Stated problem
Reproduce every line of the records below verbatim.

## BEGIN Given records

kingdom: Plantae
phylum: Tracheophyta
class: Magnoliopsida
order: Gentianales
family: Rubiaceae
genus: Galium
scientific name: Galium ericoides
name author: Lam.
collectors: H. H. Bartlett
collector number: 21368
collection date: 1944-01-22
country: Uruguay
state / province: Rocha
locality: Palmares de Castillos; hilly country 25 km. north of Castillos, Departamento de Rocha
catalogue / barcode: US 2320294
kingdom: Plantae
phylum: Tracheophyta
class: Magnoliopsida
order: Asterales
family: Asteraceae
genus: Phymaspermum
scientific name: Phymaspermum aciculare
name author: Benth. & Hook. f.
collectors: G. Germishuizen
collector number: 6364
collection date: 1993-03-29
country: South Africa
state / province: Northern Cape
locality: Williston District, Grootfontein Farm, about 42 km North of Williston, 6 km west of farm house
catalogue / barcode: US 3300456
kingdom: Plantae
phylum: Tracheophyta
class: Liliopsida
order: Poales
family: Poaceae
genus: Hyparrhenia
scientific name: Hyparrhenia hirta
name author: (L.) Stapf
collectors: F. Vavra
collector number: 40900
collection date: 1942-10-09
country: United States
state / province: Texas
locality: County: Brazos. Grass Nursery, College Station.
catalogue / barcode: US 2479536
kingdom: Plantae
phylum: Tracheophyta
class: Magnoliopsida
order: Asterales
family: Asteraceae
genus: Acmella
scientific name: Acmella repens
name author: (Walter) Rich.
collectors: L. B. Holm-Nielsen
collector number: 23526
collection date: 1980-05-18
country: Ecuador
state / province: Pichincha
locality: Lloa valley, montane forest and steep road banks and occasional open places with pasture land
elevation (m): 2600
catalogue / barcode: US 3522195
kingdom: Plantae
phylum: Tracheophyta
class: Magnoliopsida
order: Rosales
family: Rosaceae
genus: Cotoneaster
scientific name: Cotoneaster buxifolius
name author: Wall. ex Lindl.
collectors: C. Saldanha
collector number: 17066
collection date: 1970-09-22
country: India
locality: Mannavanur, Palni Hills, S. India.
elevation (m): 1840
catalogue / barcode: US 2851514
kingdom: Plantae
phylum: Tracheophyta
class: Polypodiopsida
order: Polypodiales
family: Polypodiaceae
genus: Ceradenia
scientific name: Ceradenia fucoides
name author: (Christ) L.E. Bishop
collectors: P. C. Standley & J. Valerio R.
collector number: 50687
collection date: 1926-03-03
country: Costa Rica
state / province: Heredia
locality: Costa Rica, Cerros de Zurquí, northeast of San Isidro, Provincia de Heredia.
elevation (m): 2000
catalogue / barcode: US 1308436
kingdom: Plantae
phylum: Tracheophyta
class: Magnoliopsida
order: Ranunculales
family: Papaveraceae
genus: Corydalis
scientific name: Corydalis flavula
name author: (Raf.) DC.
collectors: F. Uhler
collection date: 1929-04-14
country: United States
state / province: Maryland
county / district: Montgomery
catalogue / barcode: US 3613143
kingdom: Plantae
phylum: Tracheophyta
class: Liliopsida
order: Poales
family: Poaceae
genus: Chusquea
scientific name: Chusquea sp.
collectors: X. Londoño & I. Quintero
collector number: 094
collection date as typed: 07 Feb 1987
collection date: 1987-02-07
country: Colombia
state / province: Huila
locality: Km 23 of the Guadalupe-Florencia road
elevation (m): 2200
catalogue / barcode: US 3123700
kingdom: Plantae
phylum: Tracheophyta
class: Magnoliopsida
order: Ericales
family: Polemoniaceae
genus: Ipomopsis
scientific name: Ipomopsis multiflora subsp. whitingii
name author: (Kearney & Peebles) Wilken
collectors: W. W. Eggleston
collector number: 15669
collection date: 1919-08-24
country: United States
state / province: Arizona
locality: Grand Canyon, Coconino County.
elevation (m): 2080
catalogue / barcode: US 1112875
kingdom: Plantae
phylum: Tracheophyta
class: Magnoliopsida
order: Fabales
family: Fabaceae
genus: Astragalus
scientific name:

## END Given records

Output for this exercise
kingdom: Plantae
phylum: Tracheophyta
class: Magnoliopsida
order: Gentianales
family: Rubiaceae
genus: Galium
scientific name: Galium ericoides
name author: Lam.
collectors: H. H. Bartlett
collector number: 21368
collection date: 1944-01-22
country: Uruguay
state / province: Rocha
locality: Palmares de Castillos; hilly country 25 km. north of Castillos, Departamento de Rocha
catalogue / barcode: US 2320294
kingdom: Plantae
phylum: Tracheophyta
class: Magnoliopsida
order: Asterales
family: Asteraceae
genus: Phymaspermum
scientific name: Phymaspermum aciculare
name author: Benth. & Hook. f.
collectors: G. Germishuizen
collector number: 6364
collection date: 1993-03-29
country: South Africa
state / province: Northern Cape
locality: Williston District, Grootfontein Farm, about 42 km North of Williston, 6 km west of farm house
catalogue / barcode: US 3300456
kingdom: Plantae
phylum: Tracheophyta
class: Liliopsida
order: Poales
family: Poaceae
genus: Hyparrhenia
scientific name: Hyparrhenia hirta
name author: (L.) Stapf
collectors: F. Vavra
collector number: 40900
collection date: 1942-10-09
country: United States
state / province: Texas
locality: County: Brazos. Grass Nursery, College Station.
catalogue / barcode: US 2479536
kingdom: Plantae
phylum: Tracheophyta
class: Magnoliopsida
order: Asterales
family: Asteraceae
genus: Acmella
scientific name: Acmella repens
name author: (Walter) Rich.
collectors: L. B. Holm-Nielsen
collector number: 23526
collection date: 1980-05-18
country: Ecuador
state / province: Pichincha
locality: Lloa valley, montane forest and steep road banks and occasional open places with pasture land
elevation (m): 2600
catalogue / barcode: US 3522195
kingdom: Plantae
phylum: Tracheophyta
class: Magnoliopsida
order: Rosales
family: Rosaceae
genus: Cotoneaster
scientific name: Cotoneaster buxifolius
name author: Wall. ex Lindl.
collectors: C. Saldanha
collector number: 17066
collection date: 1970-09-22
country: India
locality: Mannavanur, Palni Hills, S. India.
elevation (m): 1840
catalogue / barcode: US 2851514
kingdom: Plantae
phylum: Tracheophyta
class: Polypodiopsida
order: Polypodiales
family: Polypodiaceae
genus: Ceradenia
scientific name: Ceradenia fucoides
name author: (Christ) L.E. Bishop
collectors: P. C. Standley & J. Valerio R.
collector number: 50687
collection date: 1926-03-03
country: Costa Rica
state / province: Heredia
locality: Costa Rica, Cerros de Zurquí, northeast of San Isidro, Provincia de Heredia.
elevation (m): 2000
catalogue / barcode: US 1308436
kingdom: Plantae
phylum: Tracheophyta
class: Magnoliopsida
order: Ranunculales
family: Papaveraceae
genus: Corydalis
scientific name: Corydalis flavula
name author: (Raf.) DC.
collectors: F. Uhler
collection date: 1929-04-14
country: United States
state / province: Maryland
county / district: Montgomery
catalogue / barcode: US 3613143
kingdom: Plantae
phylum: Tracheophyta
class: Liliopsida
order: Poales
family: Poaceae
genus: Chusquea
scientific name: Chusquea sp.
collectors: X. Londoño & I. Quintero
collector number: 094
collection date as typed: 07 Feb 1987
collection date: 1987-02-07
country: Colombia
state / province: Huila
locality: Km 23 of the Guadalupe-Florencia road
elevation (m): 2200
catalogue / barcode: US 3123700
kingdom: Plantae
phylum: Tracheophyta
class: Magnoliopsida
order: Ericales
family: Polemoniaceae
genus: Ipomopsis
scientific name: Ipomopsis multiflora subsp. whitingii
name author: (Kearney & Peebles) Wilken
collectors: W. W. Eggleston
collector number: 15669
collection date: 1919-08-24
country: United States
state / province: Arizona
locality: Grand Canyon, Coconino County.
elevation (m): 2080
catalogue / barcode: US 1112875
kingdom: Plantae
phylum: Tracheophyta
class: Magnoliopsida
order: Fabales
family: Fabaceae
genus: Astragalus
scientific name:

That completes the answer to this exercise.